EXTRACTED ENTRIES
== Segment start ==

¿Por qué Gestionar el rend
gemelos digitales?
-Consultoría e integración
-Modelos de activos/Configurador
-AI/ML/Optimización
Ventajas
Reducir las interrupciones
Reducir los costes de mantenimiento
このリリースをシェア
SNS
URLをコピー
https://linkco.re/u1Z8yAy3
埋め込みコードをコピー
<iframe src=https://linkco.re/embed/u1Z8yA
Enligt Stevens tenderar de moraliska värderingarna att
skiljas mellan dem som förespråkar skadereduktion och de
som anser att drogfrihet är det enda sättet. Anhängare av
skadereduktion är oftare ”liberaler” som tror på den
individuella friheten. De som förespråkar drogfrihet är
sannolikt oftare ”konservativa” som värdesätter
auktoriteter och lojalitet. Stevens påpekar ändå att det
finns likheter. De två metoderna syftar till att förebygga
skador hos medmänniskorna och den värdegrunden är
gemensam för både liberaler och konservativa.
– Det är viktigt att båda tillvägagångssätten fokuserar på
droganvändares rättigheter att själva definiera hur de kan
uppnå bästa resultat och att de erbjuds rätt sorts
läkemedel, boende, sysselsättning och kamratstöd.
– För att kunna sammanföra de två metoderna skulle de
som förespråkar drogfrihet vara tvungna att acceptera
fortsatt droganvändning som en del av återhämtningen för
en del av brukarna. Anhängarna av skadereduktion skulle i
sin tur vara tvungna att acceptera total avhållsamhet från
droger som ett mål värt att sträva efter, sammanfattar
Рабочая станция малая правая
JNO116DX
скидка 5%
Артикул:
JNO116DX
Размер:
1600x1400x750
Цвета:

== Segment end ==

INSTRUCTIONS TO FOLLOW
Each line above needs to be written out again exactly.

FINAL ANSWER
¿Por qué Gestionar el rend
gemelos digitales?
-Consultoría e integración
-Modelos de activos/Configurador
-AI/ML/Optimización
Ventajas
Reducir las interrupciones
Reducir los costes de mantenimiento
このリリースをシェア
SNS
URLをコピー
https://linkco.re/u1Z8yAy3
埋め込みコードをコピー
<iframe src=https://linkco.re/embed/u1Z8yA
Enligt Stevens tenderar de moraliska värderingarna att
skiljas mellan dem som förespråkar skadereduktion och de
som anser att drogfrihet är det enda sättet. Anhängare av
skadereduktion är oftare ”liberaler” som tror på den
individuella friheten. De som förespråkar drogfrihet är
sannolikt oftare ”konservativa” som värdesätter
auktoriteter och lojalitet. Stevens påpekar ändå att det
finns likheter. De två metoderna syftar till att förebygga
skador hos medmänniskorna och den värdegrunden är
gemensam för både liberaler och konservativa.
– Det är viktigt att båda tillvägagångssätten fokuserar på
droganvändares rättigheter att själva definiera hur de kan
uppnå bästa resultat och att de erbjuds rätt sorts
läkemedel, boende, sysselsättning och kamratstöd.
– För att kunna sammanföra de två metoderna skulle de
som förespråkar drogfrihet vara tvungna att acceptera
fortsatt droganvändning som en del av återhämtningen för
en del av brukarna. Anhängarna av skadereduktion skulle i
sin tur vara tvungna att acceptera total avhållsamhet från
droger som ett mål värt att sträva efter, sammanfattar
Рабочая станция малая правая
JNO116DX
скидка 5%
Артикул:
JNO116DX
Размер:
1600x1400x750
Цвета:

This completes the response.